On the subject of the origin of the transactions, Alison-Madueke said Shell Petroleum Development Company (SPDC) had decided to transfer ownership and operatorship of the three oil blocks to a consortium of two Nigerian companies and their international partner. This resulted a joint venture between NNPC (55 percent); Royal Dutch Shell (30 percent); Total Exploration & Production Nigeria Limited (10 percent); and Nigeria Agip Oil Company (5 percent).
The agreement signed by Shell with the buying companies covered its 30 percent interest in OMLs 4, 38 and 41, covering approximately 2,650 square kilometres in the north-western Niger Delta.
However, it was stated that Shell did not have the right to transfer operatorship to the companies.
“By the law, once you divest of a block, as a multinational, the operatorship automatically reverts to the government through NNPC and it is the prerogative of the NNPC to now assign that operatorship as it deems fit on behalf of the Federal Government of Nigeria,” clarified Alison-Madueke.

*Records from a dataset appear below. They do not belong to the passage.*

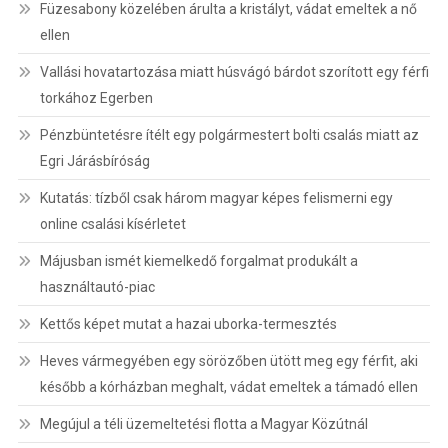
Füzesabony közelében árulta a kristályt, vádat emeltek a nő
ellen
Vallási hovatartozása miatt húsvágó bárdot szorított egy férfi
torkához Egerben
Pénzbüntetésre ítélt egy polgármestert bolti csalás miatt az
Egri Járásbíróság
Kutatás: tízből csak három magyar képes felismerni egy
online csalási kísérletet
Májusban ismét kiemelkedő forgalmat produkált a
használtautó-piac
Kettős képet mutat a hazai uborka-termesztés
Heves vármegyében egy sörözőben ütött meg egy férfit, aki
később a kórházban meghalt, vádat emeltek a támadó ellen
Megújul a téli üzemeltetési flotta a Magyar Közútnál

As claims came in that the three oil blocks were not sold through open bid, she said there is a difference between selling and assigning a block.
In an interview with THISDAY Board of Editors, she explained: “If we were selling the blocks, of course there would have been an open bid. But these blocks were NNPC assets whose operatorship was only being transferred from Shell, the JV operator, to NPDC, which is a subsidiary of the NNPC. You don’t bid when you are assigning. First of all, it is owned by NNPC; it is the 55 percent that is already owned by NNPC going by the law. NNPC and the government can decide to sell it in the open market or assign it, for the right reasons. So when you are assigning it, it is simply a matter of convening. Of course there are various things to sign, it is under the minister’s prerogative to do that, and that is exactly what we did.”
She said what transpired between NPDC and Seven Energy after the assigning of the oil blocks was “merely a transactional agreement, and it was a funding agreement… there was nothing else in that transaction at all. The assets are intact and they still belong to Nigeria”.